Research and Monitoring of Bonaire’s Sea Turtles: 2015 Technical Report

Sea Turtle Conservation Bonaire (STCB) was formed in 1991 in order to protect the island’s marine turtle populations. In 2002 we standardized our research and monitoring efforts, following the appointment of a Scientific Officer. Annually we monitor our nesting beaches around Bonaire, conduct intensive in-water netting and snorkel surveys (capture-mark- recapture), and track post-breeding migration using satellite telemetry. These techniques provide us with a better understanding of Bonaire sea turtles’ breeding success, abundance, health, growth rates, migratory paths and distant feeding grounds, residency duration, habitat quality, and threats.

During the 2015 season, we recorded 56 nests at our index beach on Klein Bonaire. Total hawksbill (46) and loggerhead (10) nests documented there were once again similar to numbers observed during recent years. Across Bonaire and Klein Bonaire, we observed three sea turtle species crawling 233 times, which includes 77 confirmed or suspected nests. Eight green turtle nests were recorded in northeastern Bonaire with a further five green turtle nests on Klein Bonaire. Hawksbills and loggerheads exclusively nested on Klein Bonaire and the beaches of southern Bonaire. Total nesting activities peaked from mid-June through to mid-September, with nests being laid between April and the end of December 2015.

We continue to be concerned about false crawls (unsuccessful nesting attempts) for both hawksbills and loggerheads as we again documented a much higher number of false crawls in 2015 than in 2013 when our concerns first developed. This phenomenon may result from a small number of individuals which were inefficient nesters (i.e., false crawled multiple times before successfully laying a nest), disturbance to turtles during nesting, and/or indicate deterioration in the quality of particular nesting sites, perhaps due to factors such as presence of an invasive vegetation species on our index beach. Estimates of clutch size and hatch success suggest that nearly 8,170 sea turtles hatched on the beaches of Bonaire and Klein Bonaire during 2015, including some 5,170 hawksbills, 1,700 loggerheads and 1,300 green turtles.

During in-water snorkel surveys, we observed and captured green turtles and hawksbills in all regions sampled, including Klein Bonaire, along the west coast of Bonaire, and near the reef bordering Lac. This year netting in Lac was conducted in four weekly sessions across the year, as a result of research in 2014 that suggested this may be a more effective sampling strategy. The aggregation of green turtles near Lac remains much larger than sites along the west coast, and greens captured there were bigger than conspecifics elsewhere, perhaps a result of the composition and high densities of sea grasses in Lac.

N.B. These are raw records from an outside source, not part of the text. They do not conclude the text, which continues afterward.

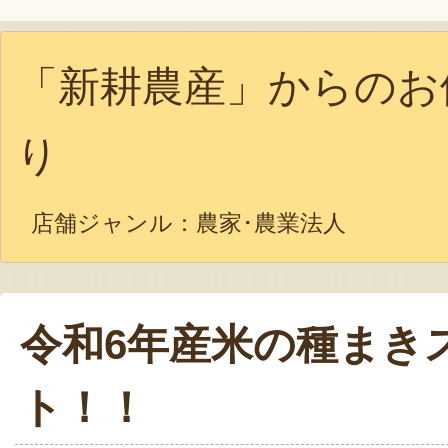
「新耕農産」からのお
り
店舗ジャンル：
農家･農業法人
令和6年産米の種まき
ト！！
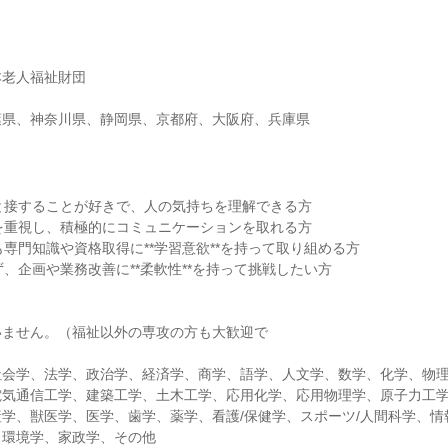
本老人福祉財団
葉県、神奈川県、静岡県、京都府、大阪府、兵庫県
と接することが好きで、人の気持ちを理解できる方
を重視し、積極的にコミュニケーションを取れる方
も専門知識や資格取得に**学習意欲**を持って取り組める方
ず、企画や業務改善に**柔軟性**を持って挑戦したい方
】
いません。（福祉以外の専攻の方も大歓迎で
社会学、法学、政治学、経済学、商学、語学、人文学、数学、化学、物
電気通信工学、建築工学、土木工学、応用化学、応用物理学、原子力工
学、獣医学、医学、歯学、薬学、看護/保健学、スポーツ/人間科学、情
、環境学、家政学、その他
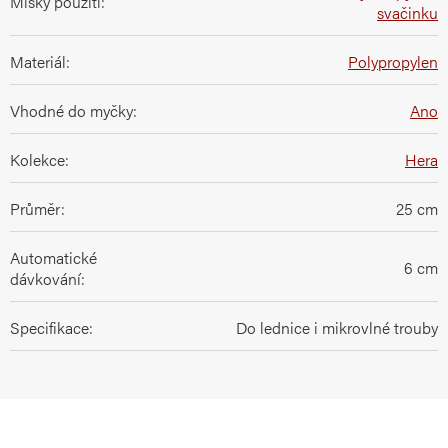
Misky použití
:
svačinku
Materiál
:
Polypropylen
Vhodné do myčky
:
Ano
Kolekce
:
Hera
Průměr
:
25 cm
Automatické
6 cm
dávkování
:
Specifikace
:
Do lednice i mikrovlné trouby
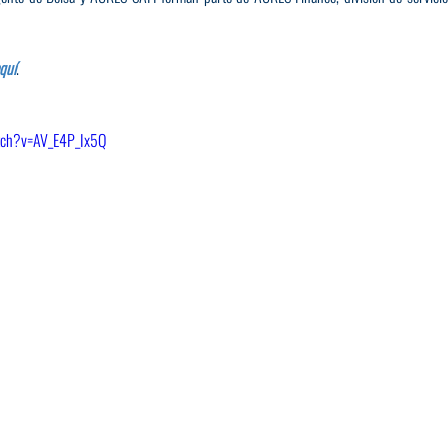
quí
.
tch?v=AV_E4P_Ix5Q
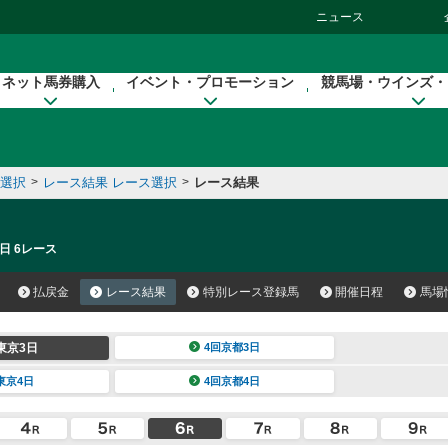
ニュース
ネット馬券購入
イベント・プロモーション
競馬場・ウインズ・
催選択
>
レース結果 レース選択
>
レース結果
日 6レース
払戻金
レース結果
特別レース登録馬
開催日程
馬場
東京3日
4回京都3日
東京4日
4回京都4日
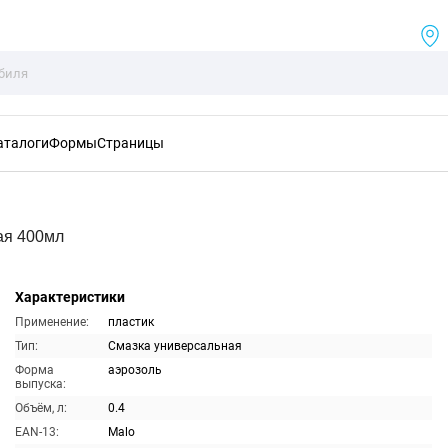
аталоги
Формы
Страницы
ая 400мл
Характеристики
Применение:
пластик
Тип:
Смазка универсальная
Форма
аэрозоль
выпуска:
Объём, л:
0.4
EAN-13:
Malo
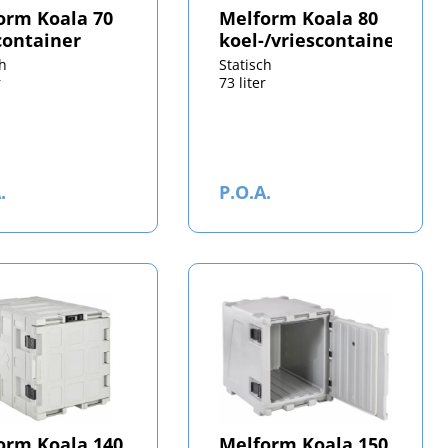
orm Koala 70
Melform Koala 80
container
koel-/vriescontainer
ch
Statisch
r
73 liter
.
P.O.A.
orm Koala 140
Melform Koala 150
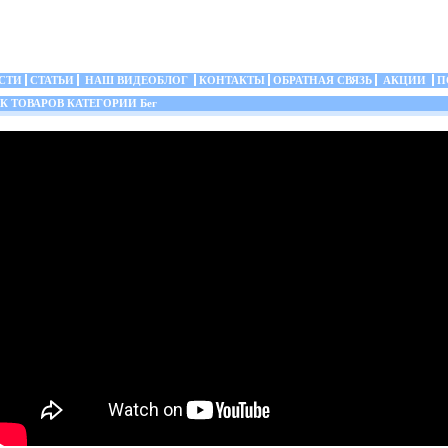
СТИ
СТАТЬИ
НАШ ВИДЕОБЛОГ
КОНТАКТЫ
ОБРАТНАЯ СВЯЗЬ
АКЦИИ
П
 ТОВАРОВ КАТЕГОРИИ Бег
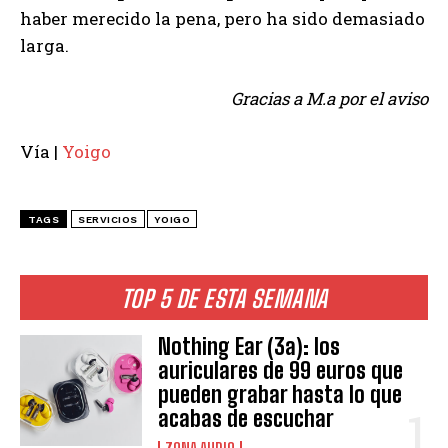
haber merecido la pena, pero ha sido demasiado
larga.
Gracias a M.a por el aviso
Vía |
Yoigo
TAGS
SERVICIOS
YOIGO
TOP 5 DE ESTA SEMANA
Nothing Ear (3a): los
auriculares de 99 euros que
pueden grabar hasta lo que
acabas de escuchar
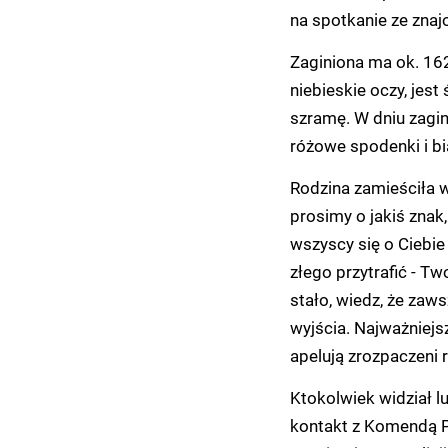
na spotkanie ze znajo
Zaginiona ma ok. 16
niebieskie oczy, jest
szramę. W dniu zagini
różowe spodenki i b
Rodzina zamieściła w 
prosimy o jakiś znak
wszyscy się o Ciebie
złego przytrafić - T
stało, wiedz, że zaw
wyjścia. Najważniejs
apelują zrozpaczeni 
Ktokolwiek widział l
kontakt z Komendą P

The total prevalence of fibropapillomatosis (FP) among green turtles captured in nets at Lac and Lagoen marginally declined in 2015 for the first time in five years, although there were still nearly a third of captures in the nets observed to have external tumors present (30%). The highest incidence was at Lagoen where six of the seven green turtles captured in the net there were observed with external FP tumors.

During 2015 STCB began the fieldwork component of a five-year research program in partnership with a research team funded by the Dutch National Research Organization (NWO) to study connectivity among sea turtles between the Dutch Caribbean Islands. As part of this research, satellite tags were fixed to four sub-adult green turtles; 19 nests were equipped with temperature loggers; and a long term experiment was set up in Lac Cai to learn more about turtle grazing and seagrass productivity there.

There were 27 sea turtle hotline stranding incidents reported during 2015, involving 35 individual sea turtles. Once again, one of the biggest threats Caribbean-wide to sea turtles was the fishing industry and associated by-catch. There were two turtles in trouble in separate incidents requiring rehabilitation early in 2015, including an olive ridley sea turtle which was successfully returned to the wild post rehabilitation.